Mechanical Response and Damage Evolution of High-Strength Concrete Under Triaxial Loading

Abstract

Current weapons effects modeling efforts rely heavily on quasi-static triaxial data sets. However, there are fundamental knowledge gaps in the current continuum modeling approach due to limited experimental data in the areas of dynamic effects and damage evolution. Arbitrary scalar values used for damage parameters have experimentally unverified mathematical forms that often do not scale to different geometries, stress states, or strain rates. Although some preliminary tests have been performed through dynamic triaxial compression experiments, the results are difficult to interpret due to changes in specimen diameter and length-to-diameter ratio. In this study, a high-strength concrete (f’c ∼130 MPa) was investigated under triaxial loading conditions at confining pressures up to 300 MPa. Three cylindrical specimen sizes were used to determine size effects, including 50 × 114 mm, 25 × 50 mm, and 25 × 13 mm. For a limited number of specimens, X-Ray Computed Microtomography (XCMT) scans were conducted.
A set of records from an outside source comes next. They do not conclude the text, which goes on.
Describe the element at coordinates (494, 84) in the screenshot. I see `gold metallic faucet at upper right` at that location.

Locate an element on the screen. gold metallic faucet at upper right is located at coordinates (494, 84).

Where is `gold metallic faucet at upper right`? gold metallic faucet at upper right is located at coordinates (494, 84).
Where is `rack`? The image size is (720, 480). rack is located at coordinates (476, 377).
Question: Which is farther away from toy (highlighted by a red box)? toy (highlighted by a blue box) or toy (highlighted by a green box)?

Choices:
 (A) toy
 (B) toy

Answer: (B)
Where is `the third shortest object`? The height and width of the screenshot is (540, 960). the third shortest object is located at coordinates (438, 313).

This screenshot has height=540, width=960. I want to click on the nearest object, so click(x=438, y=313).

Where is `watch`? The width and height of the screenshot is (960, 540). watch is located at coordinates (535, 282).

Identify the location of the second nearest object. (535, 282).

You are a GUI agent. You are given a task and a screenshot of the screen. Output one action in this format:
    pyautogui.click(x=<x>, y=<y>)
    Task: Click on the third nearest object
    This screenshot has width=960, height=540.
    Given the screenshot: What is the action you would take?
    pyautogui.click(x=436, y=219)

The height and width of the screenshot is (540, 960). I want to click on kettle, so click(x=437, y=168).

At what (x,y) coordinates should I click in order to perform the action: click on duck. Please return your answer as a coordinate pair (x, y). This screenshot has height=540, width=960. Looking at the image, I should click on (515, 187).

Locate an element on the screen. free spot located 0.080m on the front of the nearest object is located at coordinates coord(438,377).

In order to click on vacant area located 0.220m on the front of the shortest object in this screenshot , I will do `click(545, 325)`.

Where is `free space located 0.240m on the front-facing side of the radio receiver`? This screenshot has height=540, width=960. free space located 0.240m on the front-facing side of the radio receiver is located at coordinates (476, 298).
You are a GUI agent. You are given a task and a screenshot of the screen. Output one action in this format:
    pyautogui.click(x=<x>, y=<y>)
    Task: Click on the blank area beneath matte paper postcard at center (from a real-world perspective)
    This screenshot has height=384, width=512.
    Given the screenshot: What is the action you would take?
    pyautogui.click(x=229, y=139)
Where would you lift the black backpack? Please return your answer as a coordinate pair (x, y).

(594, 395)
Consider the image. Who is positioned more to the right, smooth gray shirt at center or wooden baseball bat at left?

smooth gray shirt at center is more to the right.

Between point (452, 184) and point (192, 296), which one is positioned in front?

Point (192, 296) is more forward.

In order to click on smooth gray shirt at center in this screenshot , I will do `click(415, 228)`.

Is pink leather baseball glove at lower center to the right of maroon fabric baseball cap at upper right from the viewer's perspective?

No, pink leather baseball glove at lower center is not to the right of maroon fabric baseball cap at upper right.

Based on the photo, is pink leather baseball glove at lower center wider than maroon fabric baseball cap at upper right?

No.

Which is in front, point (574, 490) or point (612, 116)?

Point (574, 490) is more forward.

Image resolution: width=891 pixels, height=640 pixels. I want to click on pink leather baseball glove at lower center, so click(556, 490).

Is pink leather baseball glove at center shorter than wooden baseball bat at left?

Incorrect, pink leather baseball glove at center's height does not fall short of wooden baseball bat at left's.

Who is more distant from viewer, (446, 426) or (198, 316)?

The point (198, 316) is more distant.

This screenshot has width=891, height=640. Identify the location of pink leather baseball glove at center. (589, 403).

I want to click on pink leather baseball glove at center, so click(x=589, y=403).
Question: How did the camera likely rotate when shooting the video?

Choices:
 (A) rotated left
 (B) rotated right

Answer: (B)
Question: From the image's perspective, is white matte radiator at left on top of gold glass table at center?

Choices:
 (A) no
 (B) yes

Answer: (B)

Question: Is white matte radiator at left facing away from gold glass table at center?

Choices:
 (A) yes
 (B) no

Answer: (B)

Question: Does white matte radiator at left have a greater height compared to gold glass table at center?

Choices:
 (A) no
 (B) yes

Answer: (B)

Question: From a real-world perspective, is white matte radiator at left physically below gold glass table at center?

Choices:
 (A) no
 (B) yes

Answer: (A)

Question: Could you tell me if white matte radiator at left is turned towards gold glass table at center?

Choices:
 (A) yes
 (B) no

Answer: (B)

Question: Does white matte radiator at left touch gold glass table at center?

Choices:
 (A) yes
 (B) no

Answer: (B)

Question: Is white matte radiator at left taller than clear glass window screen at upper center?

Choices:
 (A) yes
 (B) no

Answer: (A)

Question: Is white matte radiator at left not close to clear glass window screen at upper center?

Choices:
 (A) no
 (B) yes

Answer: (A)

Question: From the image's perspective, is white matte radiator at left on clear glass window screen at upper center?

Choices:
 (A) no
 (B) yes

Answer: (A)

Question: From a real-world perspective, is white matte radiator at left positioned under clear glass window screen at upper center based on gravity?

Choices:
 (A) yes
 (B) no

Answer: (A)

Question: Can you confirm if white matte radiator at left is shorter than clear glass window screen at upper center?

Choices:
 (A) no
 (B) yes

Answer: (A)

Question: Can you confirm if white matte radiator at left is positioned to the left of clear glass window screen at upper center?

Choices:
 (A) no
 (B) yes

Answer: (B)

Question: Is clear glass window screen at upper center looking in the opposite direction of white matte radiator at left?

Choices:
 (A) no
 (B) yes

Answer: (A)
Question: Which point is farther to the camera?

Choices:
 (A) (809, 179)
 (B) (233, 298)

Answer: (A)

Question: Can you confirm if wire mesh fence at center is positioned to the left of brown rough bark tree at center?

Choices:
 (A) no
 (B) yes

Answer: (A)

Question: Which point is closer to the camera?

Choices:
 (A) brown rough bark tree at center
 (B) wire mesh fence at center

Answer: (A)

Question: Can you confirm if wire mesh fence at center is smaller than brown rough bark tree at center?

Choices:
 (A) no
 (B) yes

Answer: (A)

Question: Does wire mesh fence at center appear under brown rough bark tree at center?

It was noted that size and length-to-diameter ratio have substantial effects on the experimental results that must be understood to determine dynamic effects based on specimen geometries used in dynamic triaxial compression experiments. Additionally, by quantifying pore crushing and crack development under a variety of triaxial loading conditions, future multi-scale modeling efforts will be able to incorporate systematically defined damage parameters that are founded on experimental results.